At the same time, the United States Department of Labor also presented an unpleasant surprise to the native dollar. And although the ADP report showed employment growth of only 27 thousand, and the number of applications for unemployment benefits rose by 18 thousand, only positive news was expected from the report of this ministry. But again, everything went wrong, as expected. The only thing that could somehow please, is that the unemployment rate has remained unchanged, although this is extremely strange, since only 75 thousand new jobs were created outside agriculture. It is possible that this happened due to the immutability of the share of labor in the total population. But the worst thing is that the average workweek has remained unchanged, and the growth rate of the average hourly wage has slowed from 3.2% to 3.1%.

Donald Trump himself, complains about the most honest media in the world, who, they say, with their hysterics about Russia, prevent him from starting a constructive dialogue. Diligently and daily drawing the image of such universal evil in the person of Russia, the means of mass agitation and disinformation create such conditions that do not even allow us to think about some search for ways to resolve existing differences. And if not for them, he would have immediately met with Vladimir Putin and immediately agreed on everything. It became clear to everyone that in the United States they are trying to find options for the resolution of disputes and the peaceful settlement of existing differences.
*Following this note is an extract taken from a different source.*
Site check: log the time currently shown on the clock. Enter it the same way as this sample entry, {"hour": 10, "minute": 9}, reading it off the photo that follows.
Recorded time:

Despite the fact that last week in the United States came out very important data, we will not give a break. After all, the final data on inflation is published, which should confirm the fact of its slowdown from 2.0% to 1.9%, which will convince even more all that the Federal Reserve System will seriously consider the question of reducing the refinancing rate. Although it will not be long to grieve, for the growth rate of retail sales should accelerate from 3.1% to 3.4%, which compensates for the decrease in inflation. Also, the growth rate of industrial production can accelerate from 0.9% to 2.5%, once again demonstrating that Donald Trump manages to make America great again.

In Europe, they will discover champagne, since industrial production, which is still falling by 0.6%, should slow down its decline to 0.2%. But the joy will be short-lived, because quite quickly the realization will come of how pathetic it looks against the background of American achievements. So the single European currency, if China and the United States again do not throw something out, could drop to 1.1200.
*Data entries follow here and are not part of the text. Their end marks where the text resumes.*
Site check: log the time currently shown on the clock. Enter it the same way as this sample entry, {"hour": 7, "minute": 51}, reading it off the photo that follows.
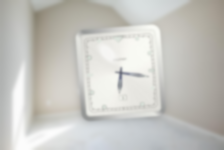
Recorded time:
{"hour": 6, "minute": 17}
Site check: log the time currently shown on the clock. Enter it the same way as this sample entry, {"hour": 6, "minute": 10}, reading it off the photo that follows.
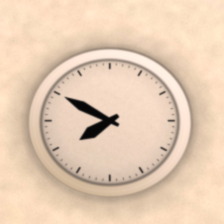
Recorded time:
{"hour": 7, "minute": 50}
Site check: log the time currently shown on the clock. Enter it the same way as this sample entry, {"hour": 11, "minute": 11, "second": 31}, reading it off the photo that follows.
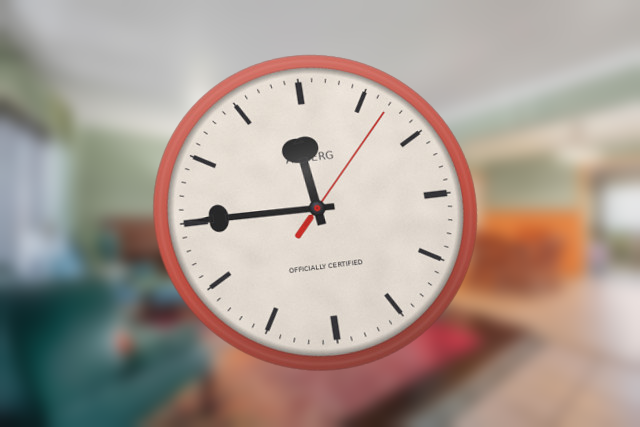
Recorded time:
{"hour": 11, "minute": 45, "second": 7}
The British pound is already starting to be unfavorable, since industrial production, which only recently showed an increase of 1.3%, suddenly showed a decline of 1.0%. But it is still expected to increase unemployment from 3.8% to 3.9%. And the only thing that can somehow sweeten the bitter pill is the growth rate of the average wage, taking into account bonuses, that is, processing from 3.2% to 3.4%. In other words, instead of recruiting new workers, British entrepreneurs squeeze more and more juices from the existing ones. Still, the general background is somewhat depressing, and the American statistics are expected to be quite good. So the pound is to fall to 1.2625.